To expect that they'll stop just because 2011-2016 didn't work out for them seems naive. I also made the point in 2016 that them dumping all duration following Trump's presidency was just another macro call.
I believe macro calls will continue to be made in the future and shareholder results dependent largely on the success of those calls.
My opinion (FWIW) is that, somehow, they have decided to try to move away from "macro calls" and it's ironic to note that, in the event that they could have built and maintained the ark, today's rain would look like pouring gold.
@jfan
I enjoyed immensely the research that you shared. However, I reject the validity of the conclusion because they did not control the two groups for fasting curcuma blood concentration levels.  :)

Xerxes

  • Sr. Member
  • ****
  • Posts: 361
Re: Comments and Observations about A/R
« Reply #26 on: March 16, 2020, 01:18:54 PM »
Even for the bet against the housing market 10 years back, I believe he was, in his word wrong, wrong, wrong and then right. But it was only a few years wait.

This time he had to wait 10 years. And it must have been very hard to maintain the steady course whilst everyone telling you to join the party.
 
In retrospect if you are a natural bear, perhaps you should have rolled your deflation hedges every five years starting fresh.

StubbleJumper

  • Lifetime Member
  • Hero Member
  • *****
  • Posts: 1417
Re: Comments and Observations about A/R
« Reply #27 on: March 16, 2020, 01:34:19 PM »
Even for the bet against the housing market 10 years back, I believe he was, in his word wrong, wrong, wrong and then right. But it was only a few years wait.

This time he had to wait 10 years. And it must have been very hard to maintain the steady course whilst everyone telling you to join the party.
 
In retrospect if you are a natural bear, perhaps you should have rolled your deflation hedges every five years starting fresh.

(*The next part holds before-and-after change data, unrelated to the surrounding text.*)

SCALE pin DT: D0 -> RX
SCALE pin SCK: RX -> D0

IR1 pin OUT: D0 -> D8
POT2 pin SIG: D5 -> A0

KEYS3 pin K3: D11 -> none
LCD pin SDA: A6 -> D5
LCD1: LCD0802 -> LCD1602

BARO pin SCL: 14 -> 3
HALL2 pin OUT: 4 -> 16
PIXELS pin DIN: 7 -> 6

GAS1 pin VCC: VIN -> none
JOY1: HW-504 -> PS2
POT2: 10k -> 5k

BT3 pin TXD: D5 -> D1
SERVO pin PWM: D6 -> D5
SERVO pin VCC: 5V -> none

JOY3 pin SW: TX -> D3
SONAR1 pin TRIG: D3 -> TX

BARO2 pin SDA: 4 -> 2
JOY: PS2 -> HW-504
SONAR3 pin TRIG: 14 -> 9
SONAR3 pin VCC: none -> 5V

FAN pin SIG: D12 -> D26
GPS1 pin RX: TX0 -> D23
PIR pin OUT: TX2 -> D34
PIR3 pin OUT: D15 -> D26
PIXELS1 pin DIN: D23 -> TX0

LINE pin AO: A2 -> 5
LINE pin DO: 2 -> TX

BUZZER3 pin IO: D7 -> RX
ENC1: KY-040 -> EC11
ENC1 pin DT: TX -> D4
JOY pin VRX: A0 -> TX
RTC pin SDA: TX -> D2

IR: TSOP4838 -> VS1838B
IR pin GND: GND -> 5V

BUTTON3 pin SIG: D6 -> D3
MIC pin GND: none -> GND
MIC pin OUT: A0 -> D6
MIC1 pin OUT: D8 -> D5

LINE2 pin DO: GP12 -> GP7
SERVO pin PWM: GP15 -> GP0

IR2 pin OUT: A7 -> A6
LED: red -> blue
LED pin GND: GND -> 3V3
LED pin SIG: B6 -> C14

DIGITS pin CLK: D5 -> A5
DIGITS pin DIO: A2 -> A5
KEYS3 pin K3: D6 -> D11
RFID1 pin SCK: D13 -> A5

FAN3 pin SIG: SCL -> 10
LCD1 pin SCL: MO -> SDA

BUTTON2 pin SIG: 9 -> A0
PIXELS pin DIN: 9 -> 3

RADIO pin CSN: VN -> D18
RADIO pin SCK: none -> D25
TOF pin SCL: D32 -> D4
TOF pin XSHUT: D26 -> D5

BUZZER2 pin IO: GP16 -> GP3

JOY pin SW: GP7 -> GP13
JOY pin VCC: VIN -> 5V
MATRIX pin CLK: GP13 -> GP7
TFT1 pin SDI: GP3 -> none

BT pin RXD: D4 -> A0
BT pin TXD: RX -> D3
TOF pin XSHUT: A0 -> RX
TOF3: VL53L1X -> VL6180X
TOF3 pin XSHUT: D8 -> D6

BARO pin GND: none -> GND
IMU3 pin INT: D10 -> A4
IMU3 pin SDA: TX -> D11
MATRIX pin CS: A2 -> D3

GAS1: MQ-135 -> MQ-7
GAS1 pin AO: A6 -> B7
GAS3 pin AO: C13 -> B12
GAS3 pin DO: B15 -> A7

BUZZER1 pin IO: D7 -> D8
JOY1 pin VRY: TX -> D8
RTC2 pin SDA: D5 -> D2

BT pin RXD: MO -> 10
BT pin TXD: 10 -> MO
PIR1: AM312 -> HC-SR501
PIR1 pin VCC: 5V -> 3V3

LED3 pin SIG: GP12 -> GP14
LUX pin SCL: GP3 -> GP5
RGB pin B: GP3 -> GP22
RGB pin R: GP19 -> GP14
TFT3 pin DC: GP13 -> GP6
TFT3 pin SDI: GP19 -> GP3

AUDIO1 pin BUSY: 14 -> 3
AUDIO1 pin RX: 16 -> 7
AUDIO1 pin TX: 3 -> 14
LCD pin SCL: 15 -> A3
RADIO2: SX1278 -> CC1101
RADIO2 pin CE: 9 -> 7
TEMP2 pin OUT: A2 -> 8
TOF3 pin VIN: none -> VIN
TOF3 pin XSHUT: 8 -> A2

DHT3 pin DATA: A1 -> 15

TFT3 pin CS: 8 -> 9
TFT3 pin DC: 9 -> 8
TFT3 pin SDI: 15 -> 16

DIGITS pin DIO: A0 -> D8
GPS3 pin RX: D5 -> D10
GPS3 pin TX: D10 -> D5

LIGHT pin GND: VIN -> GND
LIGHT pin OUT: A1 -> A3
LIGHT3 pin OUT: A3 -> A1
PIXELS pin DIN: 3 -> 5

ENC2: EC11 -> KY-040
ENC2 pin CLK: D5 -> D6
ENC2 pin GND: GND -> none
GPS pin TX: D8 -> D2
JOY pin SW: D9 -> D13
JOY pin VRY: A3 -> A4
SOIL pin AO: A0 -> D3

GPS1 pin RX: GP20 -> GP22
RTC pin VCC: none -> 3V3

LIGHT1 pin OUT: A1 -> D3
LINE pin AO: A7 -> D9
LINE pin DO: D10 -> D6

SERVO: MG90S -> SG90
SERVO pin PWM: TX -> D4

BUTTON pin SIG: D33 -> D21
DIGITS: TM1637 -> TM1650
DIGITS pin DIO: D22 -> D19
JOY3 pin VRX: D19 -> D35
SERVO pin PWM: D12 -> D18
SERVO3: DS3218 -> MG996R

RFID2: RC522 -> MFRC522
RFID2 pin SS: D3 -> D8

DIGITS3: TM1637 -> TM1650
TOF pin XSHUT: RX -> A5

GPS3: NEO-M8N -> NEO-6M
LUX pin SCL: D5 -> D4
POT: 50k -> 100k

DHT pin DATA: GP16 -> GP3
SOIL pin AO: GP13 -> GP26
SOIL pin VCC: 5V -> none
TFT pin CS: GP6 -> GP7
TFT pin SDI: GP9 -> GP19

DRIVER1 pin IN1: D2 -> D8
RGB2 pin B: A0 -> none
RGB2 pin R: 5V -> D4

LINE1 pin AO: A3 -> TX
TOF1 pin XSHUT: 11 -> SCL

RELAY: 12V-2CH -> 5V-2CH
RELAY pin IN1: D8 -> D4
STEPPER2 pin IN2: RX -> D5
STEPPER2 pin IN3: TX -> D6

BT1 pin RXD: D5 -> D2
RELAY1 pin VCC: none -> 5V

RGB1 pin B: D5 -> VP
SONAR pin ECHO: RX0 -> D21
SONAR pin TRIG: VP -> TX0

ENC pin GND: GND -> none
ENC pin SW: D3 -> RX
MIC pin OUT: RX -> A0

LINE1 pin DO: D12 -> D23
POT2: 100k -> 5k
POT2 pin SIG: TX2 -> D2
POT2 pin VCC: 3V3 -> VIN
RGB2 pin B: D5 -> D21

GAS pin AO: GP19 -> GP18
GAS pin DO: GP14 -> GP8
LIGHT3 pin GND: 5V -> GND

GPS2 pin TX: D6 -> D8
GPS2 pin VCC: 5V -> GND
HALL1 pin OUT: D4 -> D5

The problem was position sizing for both the equity hedges and the deflation hedges.  When you "hedge" more than 100% of your equity position, it's hard to continuously roll it when the market goes against you for a prolonged period.  When you buy deflation "hedges" that amount to more than 150% of the value of your assets, it's also pretty hard to continuously roll them over.  If Prem had dropped his equity hedge ratio to half of the size of the equity portfolio had the deflation hedge ratio to half of FFH's assets, it might have been sustainable.  There still would have been bitching from shareholders, but it probably would have been much more muted.


SJ

Xerxes

  • Sr. Member
  • ****
  • Posts: 361
Re: Comments and Observations about A/R
« Reply #28 on: March 16, 2020, 02:04:02 PM »
My only hope is that as a natural bear, he smelled it few weeks before it hit the fan. And somehow increased his bearish stand.

I vividly recall in the Q4 results from 2017, the number showed that he lost a certain amount because he shorted to early in Dec where the mini crash happened few months later in Feb 2018, when Trump went first against China on trade.


petec

  • Hero Member
  • *****
  • Posts: 2459
Re: Comments and Observations about A/R
« Reply #29 on: March 16, 2020, 03:51:52 PM »
My only hope is that as a natural bear, he smelled it few weeks before it hit the fan. And somehow increased his bearish stand.

I vividly recall in the Q4 results from 2017, the number showed that he lost a certain amount because he shorted to early in Dec where the mini crash happened few months later in Feb 2018, when Trump went first against China on trade.

I wouldn’t get your hopes up. He was in big and/or illiquid cyclicals and won’t have been able to reduce much. The best that happens now is they do a great job picking up corporate bonds and don’t have to raise equity in the meantime.